Package versions can be pinned like apt: <pkg>=<version>

Cache time:

When cache_time is set the /var/lib/apt/periodic/update-success-stamp file is touched upon successful update. Some distros already do this (Ubuntu), but others simply leave the periodic directory empty (Debian).

Examples:

# Update package list and install packages
apt.packages(
    name="Install Asterisk and Vim",
    packages=["asterisk", "vim"],
    update=True,
)

# Install the latest versions of packages (always check)
apt.packages(
    name="Install latest Vim",
    packages=["vim"],
    latest=True,
)

# Note: host.get_fact(OsVersion) is the same as `uname -r` (ex: '4.15.0-72-generic')
apt.packages(
    name="Install kernel headers",
    packages=[f"linux-headers-{host.get_fact(OsVersion)}"],
    update=True,
)

Note

This operation also inherits all global arguments.

apt.ppa

Stateless operation

This operation will always execute commands and is not idempotent.

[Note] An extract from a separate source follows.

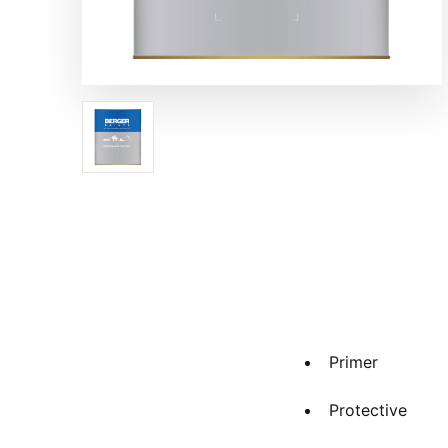
Primer
Protective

Add/remove Ubuntu ppa repositories.

apt.ppa(src: 'str', present=True,
     **kwargs,
)

  • src: the PPA name (full ppa:user/repo format)

  • present: whether it should exist

Note:

requires apt-add-repository on the remote host

Example:

# Note: Assumes software-properties-common is installed.
apt.ppa(
    name="Add the Bitcoin ppa",
    src="ppa:bitcoin/bitcoin",
)

Note

This operation also inherits all global arguments.

apt.repo

Add/remove apt repositories.

apt.repo(src: 'str', present=True, filename: 'str | None' = None,
     **kwargs,
)

  • src: apt source string eg deb http://X hardy main

  • present: whether the repo should exist on the system

  • filename: optional filename to use /etc/apt/sources.list.d/<filename>.list. By default uses /etc/apt/sources.list.

Example:

apt.repo(
    name="Install VirtualBox repo",
    src="deb https://download.virtualbox.org/virtualbox/debian bionic contrib",
)

Note

This operation also inherits all global arguments.

apt.update

Stateless operation

This operation will always execute commands unless the cache_time argument is provided.

Updates apt repositories.

apt.update(cache_time: 'int | None' = None,
     **kwargs,
)

  • cache_time: cache updates for this many seconds

Example:

apt.update(
    name="Update apt repositories",
    cache_time=3600,
)

Note

This operation also inherits all global arguments.

apt.upgrade

Upgrades all apt packages.

apt.upgrade(auto_remove: 'bool' = False,
     **kwargs,
)

  • auto_remove: removes transitive dependencies that are no longer needed.

Example:

# Upgrade all packages
apt.upgrade(
    name="Upgrade apt packages",
)

# Upgrade all packages and remove unneeded transitive dependencies
apt.upgrade(
    name="Upgrade apt packages and remove unneeded dependencies",
    auto_remove=True
)

Note

This operation also inherits all global arguments.